Into this jumbled mess of a situation then, steps Jo with her brilliant new PLACED idea. Which, and just maybe, is my thought now created the space for PLACED to ask its core questions about “Couldn’t all this be done better then? This involvement of people in the designing of their own places, built environments and futures? Shouldn’t it all, in fact, be done better than it ever has been before?” A less disturbed status quo might have been less inclined to listen. But from 2011 onwards, and given austerity’s morphing into an even worse crisis, listen we in Liverpool and then well beyond increasingly did. Bringing us and my own thoughts to now, 10 years on. With PLACED in the good place I want to use up most of my remaining words thinking about.

Because right now I think that as well as us being as dependent on the young for our futures as we ever were, we’re also in the exceptional position for this generation and at this time of literally owing them the kind of special care and consideration that PLACED exists for.

It’s like this, and you can argue with me all you like, but from out of all the multiple class, race, gender and now Covid issues of this last decade, none of which I’m underestimating at all, absolutely no one has had it as hard through all of this as the young. Beginning with their Sure Start centres being shut, we’ve continued through tuition fees, homeschooling on Zoom and the whole pandemic mess to almost destroy the educational grounds their young legs were standing on. Grounds we now owe it to every one of them to make up. Or, I believe, we take the grave societal risk for us all that a lost and disaffected generation could well become. And yes, I realise this reads emotionally but emotional is how it feels.

PLACED then has got a job to do. And over the next 10 years I’d expect their work to be done right across the north-west where they already have more than a presence, a presence that’s been intelligently increased over these Covid times with the invention of their Academy Programmes. My own granddaughter Eleanor has been on and loved one of them and I turn up and help too whenever I’m asked. So I feel directly and hardwired into not just the need for but also the promise and the potential of these Academies as well as the rest of what PLACED does and might do. In all the places where our High Streets don’t work anymore we need the ideas and the practical, educated plans of the young, who’ll be needing these places for longer than the rest of us will. The same for the inner-city estates that never did work, through to the out of town commuter developments without shops, schools, parks or proper public transport we’ll need the educated ideas and energy of our young. It’s the least we can do, and besides we owe them.

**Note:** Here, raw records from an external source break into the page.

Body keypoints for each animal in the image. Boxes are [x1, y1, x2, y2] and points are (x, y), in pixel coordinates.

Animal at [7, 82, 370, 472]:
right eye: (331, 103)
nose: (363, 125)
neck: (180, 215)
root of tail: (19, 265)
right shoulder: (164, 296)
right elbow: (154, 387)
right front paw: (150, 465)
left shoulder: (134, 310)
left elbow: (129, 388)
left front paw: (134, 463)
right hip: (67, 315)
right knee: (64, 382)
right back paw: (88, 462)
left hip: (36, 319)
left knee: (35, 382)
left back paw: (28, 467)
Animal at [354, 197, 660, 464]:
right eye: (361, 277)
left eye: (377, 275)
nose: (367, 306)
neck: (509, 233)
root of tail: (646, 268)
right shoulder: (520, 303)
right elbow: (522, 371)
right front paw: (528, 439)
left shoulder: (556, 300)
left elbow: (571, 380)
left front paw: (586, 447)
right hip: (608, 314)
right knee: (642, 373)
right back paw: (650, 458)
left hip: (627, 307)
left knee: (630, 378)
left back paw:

In all the places where you probably are if you’re reading this, PLACED is as well positioned with its own ideas, ethics, experience and people as anyone to help do this over the next ten years. This growing of the next generation of educated dreamers, who’ll become the designers and creators of a north-west of England considerably fuller of better lives in better places that the ones they were born into.

And who wouldn’t want to help with that?